Adel BOUHOULA est Ingénieur en Informatique diplômé de la Faculté de Sciences de Tunis (major de la promotion 1990), il est aussi titulaire d’un DEA, d’un Doctorat (mention très honorable avec félicitations du jury) et d’une Habilitation à Diriger des Recherches en Informatique de l’Université Henri Poincaré de Nancy – France.
Adel BOUHOULA compte à son actif trois brevets d’invention et plus de cent quarante articles scientifiques dans des revues, des conférences et des workshops internationaux à comité de lecture et actes.

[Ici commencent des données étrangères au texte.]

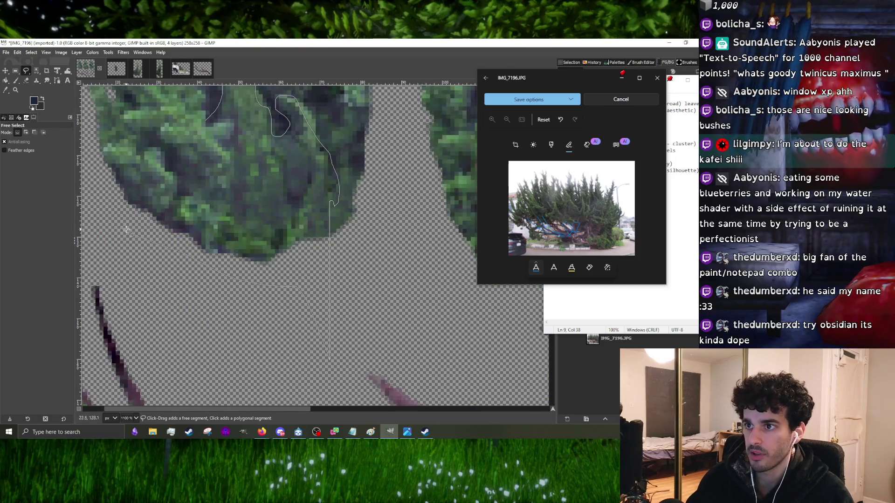
{"action": "double_click", "coordinate": [205, 118]}
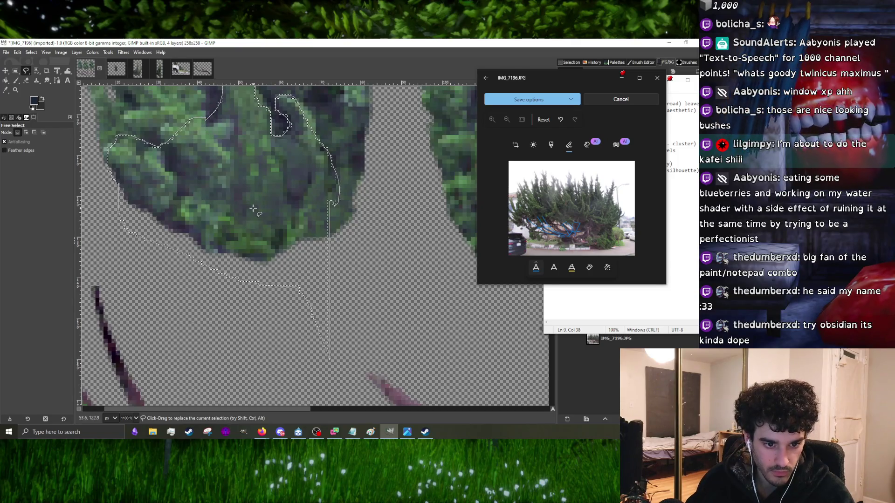
{"action": "scroll", "coordinate": [268, 275], "scroll_direction": "down", "scroll_amount": 4, "text": "ctrl"}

Adel Bouhoula a animé des séminaires dans plusieurs laboratoires et universités, notamment en France, en Grande Bretagne, en Italie, en Allemagne, en Chine, au Canada, aux USA et au Japon.

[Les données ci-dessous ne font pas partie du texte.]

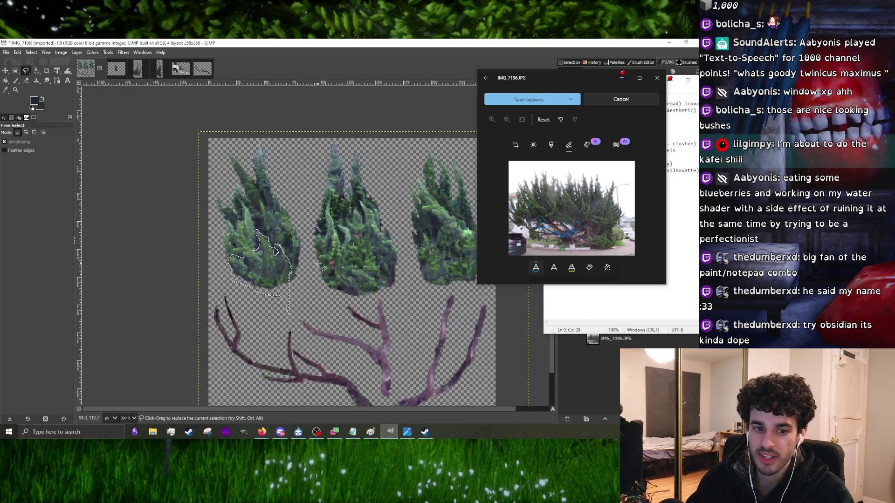
{"action": "scroll", "coordinate": [295, 243], "scroll_direction": "up", "scroll_amount": 2, "text": "ctrl"}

Adel Bouhoula a encadré notamment 11 thèses de Doctorat soutenues, 20 Mastères de Recherche soutenus et plusieurs étudiants japonais (de l’Université de Tsukuba) en stage à Sup’Com.
Adel BOUHOULA est actuellement le Directeur fondateur du Laboratoire de Recherche « Sécurité Numérique », le Président fondateur de l’Association Tunisienne de la Sécurité Numérique et le Président fondateur du Comité National de Pilotage de l’Olympiade Tunisienne de Résolution des Problèmes et de Programmation Compétitive. Il a été notamment membre du Comité de Haut Niveau pour les Sciences et la Technologie, membre de la commission de la Qualité de l’Internet en Tunisie ainsi que membre de la commission nationale de cryptographie.
Adel BOUHOULA a décroché en décembre 2016 le Prix d’Excellence de la Recherche Scientifique de l’Université de Carthage après avoir été classé Premier en Tunisie dans les disciplines « informatique » et « télécommunications ». Il a été également décoré Chevalier de l’Ordre de la République et Chevalier de l’Ordre National du Mérite dans le domaine de l’éducation et de la Science.
Adel BOUHOULA est âgé de 51 ans. Il est marié et père de 2 enfants.